Alvin C. York - After The War

After The War

In the 1920s, York formed the Alvin C. York Foundation with the mission of increasing education opportunities in his region of Tennessee. Board members included the area's congressman, Cordell Hull, who later became secretary of state under President Franklin D. Roosevelt, Secretary of the Treasury William G. McAdoo, and Tennessee Governor Albert Roberts. Plans called for a non-sectarian institution providing vocational training to be called the York Agricultural Institute. York concentrated on fund-raising, though he disappointed audiences who wanted to hear about the Argonne when he instead explained that "I occupied one space in a fifty mile front. I saw so little it hardly seems worthwhile discussing it. I'm trying to forget the war in the interest of the mountain boys and girls that I grew up among." He fought first to win financial support from the state and county, then battled local leaders about the school's location. Refusing to compromise, he resigned and developed plans for a rival York Industrial School. After a series of lawsuits he gained control of the original institution and was its president when it opened in December 1929. As the Great Depression deepened, the state government failed to provide promised funds, and York mortgaged his farm to fund bus transportation for students. Even after he was ousted as president in 1936 by political and bureaucratic rivals, he continued to donate money.

During World War II, York attempted to re-enlist in the Army, however at fifty-four years of age, overweight, near-diabetic, and with evidence of arthritis, he was denied enlistment as a combat soldier.
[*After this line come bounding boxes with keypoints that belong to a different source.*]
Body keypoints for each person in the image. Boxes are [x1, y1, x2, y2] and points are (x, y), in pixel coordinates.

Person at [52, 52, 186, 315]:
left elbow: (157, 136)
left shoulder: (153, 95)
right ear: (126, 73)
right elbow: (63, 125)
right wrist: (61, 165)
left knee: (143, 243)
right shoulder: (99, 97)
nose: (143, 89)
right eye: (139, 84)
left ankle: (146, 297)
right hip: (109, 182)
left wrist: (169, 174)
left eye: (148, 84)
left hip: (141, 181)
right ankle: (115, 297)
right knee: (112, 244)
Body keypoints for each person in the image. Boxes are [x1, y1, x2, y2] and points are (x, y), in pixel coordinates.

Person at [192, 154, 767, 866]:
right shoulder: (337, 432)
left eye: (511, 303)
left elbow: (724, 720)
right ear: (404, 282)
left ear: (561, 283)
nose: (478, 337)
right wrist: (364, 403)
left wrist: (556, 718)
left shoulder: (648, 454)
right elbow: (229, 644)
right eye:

Instead, he was commissioned a major in the Army Signal Corps and he toured training camps and participated in bond drives in support of the war effort, usually paying his own travel expenses. Gen. Matthew Ridgway later recalled that York "created in the minds of farm boys and clerks...the conviction that an aggressive soldier, well trained and well armed, can fight his way out of any situation." He also raised funds for war-related charities, including the Red Cross. He served on his county draft board, and when literacy requirements forced the rejection of large numbers of Fentress County men, he offered to lead a battalion of illiterates himself, saying they were "crack shots." Although York served during the war with the honorary rank of Colonel in the Army Signal Corps and as a Colonel with the Seventh Infantry of the Tennessee State Guard, newspapers continued to refer to him as "Sgt. York."